> [PROBLEM STATEMENT] Express the material below as a JSON list of strings, with one string per line and blank lines omitted. Leave the pictures out of your answer.

━━━ DATASET

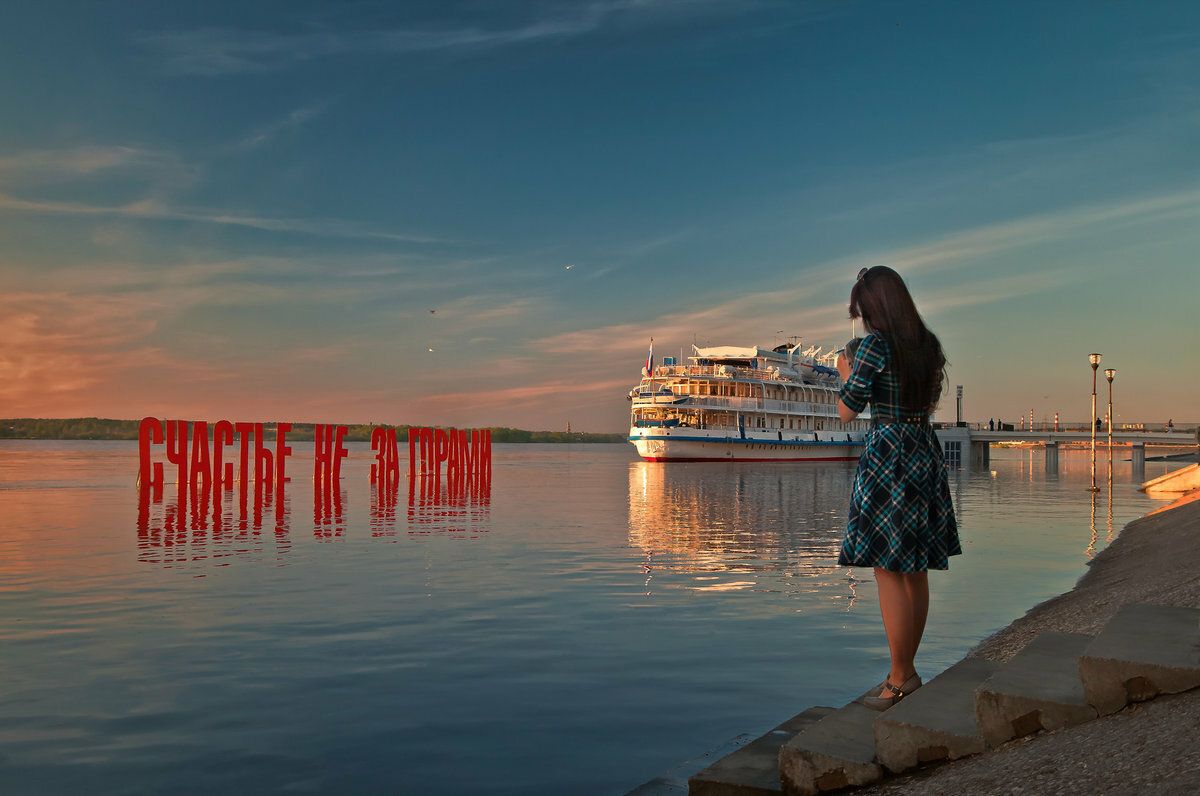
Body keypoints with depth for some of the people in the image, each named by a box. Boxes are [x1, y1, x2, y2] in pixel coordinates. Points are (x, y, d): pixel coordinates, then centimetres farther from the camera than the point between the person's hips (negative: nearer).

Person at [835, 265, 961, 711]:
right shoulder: (928, 344, 10)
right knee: (916, 572, 13)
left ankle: (900, 680, 2)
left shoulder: (876, 344, -13)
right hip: (925, 455, 8)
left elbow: (846, 411, -9)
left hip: (886, 457, -8)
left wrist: (847, 373, 10)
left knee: (888, 572, -2)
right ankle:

━━━━━━

> [ANSWER SECTION]
[
  "Body keypoints with depth for some of the people in the image, each named by a box. Boxes are [x1, y1, x2, y2] in pixel coordinates. Points are (x, y, d): pixel coordinates, then centimetres farther from the camera than the point between the person's hips (negative: nearer).",
  "Person at [835, 265, 961, 711]:",
  "right shoulder: (928, 344, 10)",
  "right knee: (916, 572, 13)",
  "left ankle: (900, 680, 2)",
  "left shoulder: (876, 344, -13)",
  "right hip: (925, 455, 8)",
  "left elbow: (846, 411, -9)",
  "left hip: (886, 457, -8)",
  "left wrist: (847, 373, 10)",
  "left knee: (888, 572, -2)",
  "right ankle:"
]